Skip to content

crpih/xiada

Repository files navigation

XIADA: Tagger/Lemmatizer for Galician Language

XIADA is an statistical POS tagger based on Markov models and developed with ruby language. It treats XML documents natively, which allows anybody to tag XML documents in an easy way.

At present, the tagger includes three different custom configurations:

  1. galician_xiada

    To tag and lemmatize Galician written texts.

  2. galician_xiada_oral

    To tag and lemmatize Galician spoken transcriptions.

  3. spanish_eslora

    To tag and lemmatize Spanish spoken transcriptions.

galician_xiada corpora and configurations come from CORGA project, while spanish_eslora ones come from ESLORA project.

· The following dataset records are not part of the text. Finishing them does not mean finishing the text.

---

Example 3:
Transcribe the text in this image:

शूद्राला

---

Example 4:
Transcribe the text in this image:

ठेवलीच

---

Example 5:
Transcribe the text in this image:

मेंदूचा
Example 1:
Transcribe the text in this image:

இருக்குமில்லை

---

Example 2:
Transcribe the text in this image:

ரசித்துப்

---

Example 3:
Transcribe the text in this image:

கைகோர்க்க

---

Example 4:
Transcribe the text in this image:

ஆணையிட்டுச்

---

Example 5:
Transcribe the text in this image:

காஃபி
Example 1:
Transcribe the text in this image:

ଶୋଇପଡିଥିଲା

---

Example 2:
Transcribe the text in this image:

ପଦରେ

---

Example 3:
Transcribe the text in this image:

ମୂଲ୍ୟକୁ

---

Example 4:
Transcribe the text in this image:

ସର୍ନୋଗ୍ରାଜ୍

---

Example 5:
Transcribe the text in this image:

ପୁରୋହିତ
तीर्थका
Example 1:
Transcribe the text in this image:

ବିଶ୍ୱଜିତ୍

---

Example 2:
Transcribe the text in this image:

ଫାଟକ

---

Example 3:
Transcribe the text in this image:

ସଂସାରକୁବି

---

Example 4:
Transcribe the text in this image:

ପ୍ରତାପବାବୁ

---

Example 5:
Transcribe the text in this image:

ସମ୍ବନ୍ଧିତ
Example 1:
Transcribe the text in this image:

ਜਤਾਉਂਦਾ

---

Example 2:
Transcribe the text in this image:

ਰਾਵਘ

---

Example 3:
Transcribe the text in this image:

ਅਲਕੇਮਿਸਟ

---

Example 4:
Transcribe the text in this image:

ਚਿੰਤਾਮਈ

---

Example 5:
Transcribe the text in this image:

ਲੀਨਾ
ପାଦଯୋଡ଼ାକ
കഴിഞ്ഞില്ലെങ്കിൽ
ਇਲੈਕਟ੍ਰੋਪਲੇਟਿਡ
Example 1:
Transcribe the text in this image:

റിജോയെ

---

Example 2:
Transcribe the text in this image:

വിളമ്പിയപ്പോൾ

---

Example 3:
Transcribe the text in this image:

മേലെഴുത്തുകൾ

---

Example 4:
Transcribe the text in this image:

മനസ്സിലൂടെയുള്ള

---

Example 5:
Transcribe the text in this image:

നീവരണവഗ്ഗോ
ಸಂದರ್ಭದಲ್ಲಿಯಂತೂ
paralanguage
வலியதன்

You can find more information about authoring and licensing on the corresponding directories.

Project home page

http://corpus.cirp.gal/xiada

INSTALL

  1. Install ruby (> 2.5.0 version):

    Our preferred way is through rbenv/ruby-build.

  2. Intall bundler

     gem install bundler
    
  3. Install libpgdm3 and sqlite3:

    In Debian stable:

     sudo apt-get install libsqlite3-0 libsqlite3-dev sqlite3 sqlite3-dev
    
  4. Clone the repo:

     git clone git@github.com:crpih/xiada.git
    
  5. Install required gems:

    Enter repo root directory (from now on repo_root_directory) and run:

     bundle install
    

TRAIN

The tagger can be trained entering repo_root_directory and then run:

for Galician XIADA...

cd training/bin
make galician_xiada

for Spanish ESLORA...

cd training/bin
make spanish_eslora

This command will generate different training databases in repo_root_directory/training/databases (it will take several minutes to finish).

CHECK

To check that all is working fine, from repo_root_directory run:

bundle exec rake test

RUN

And, finally, the tagger can be launched in several ways. Here is an example:

Tag sentences inside an XML document

First, XIADA_PROFILE environment variable must be set:

for written Galician XIADA...

export XIADA_PROFILE="galician_xiada"

for spoken Galician XIADA...

export XIADA_PROFILE="galician_xiada_oral"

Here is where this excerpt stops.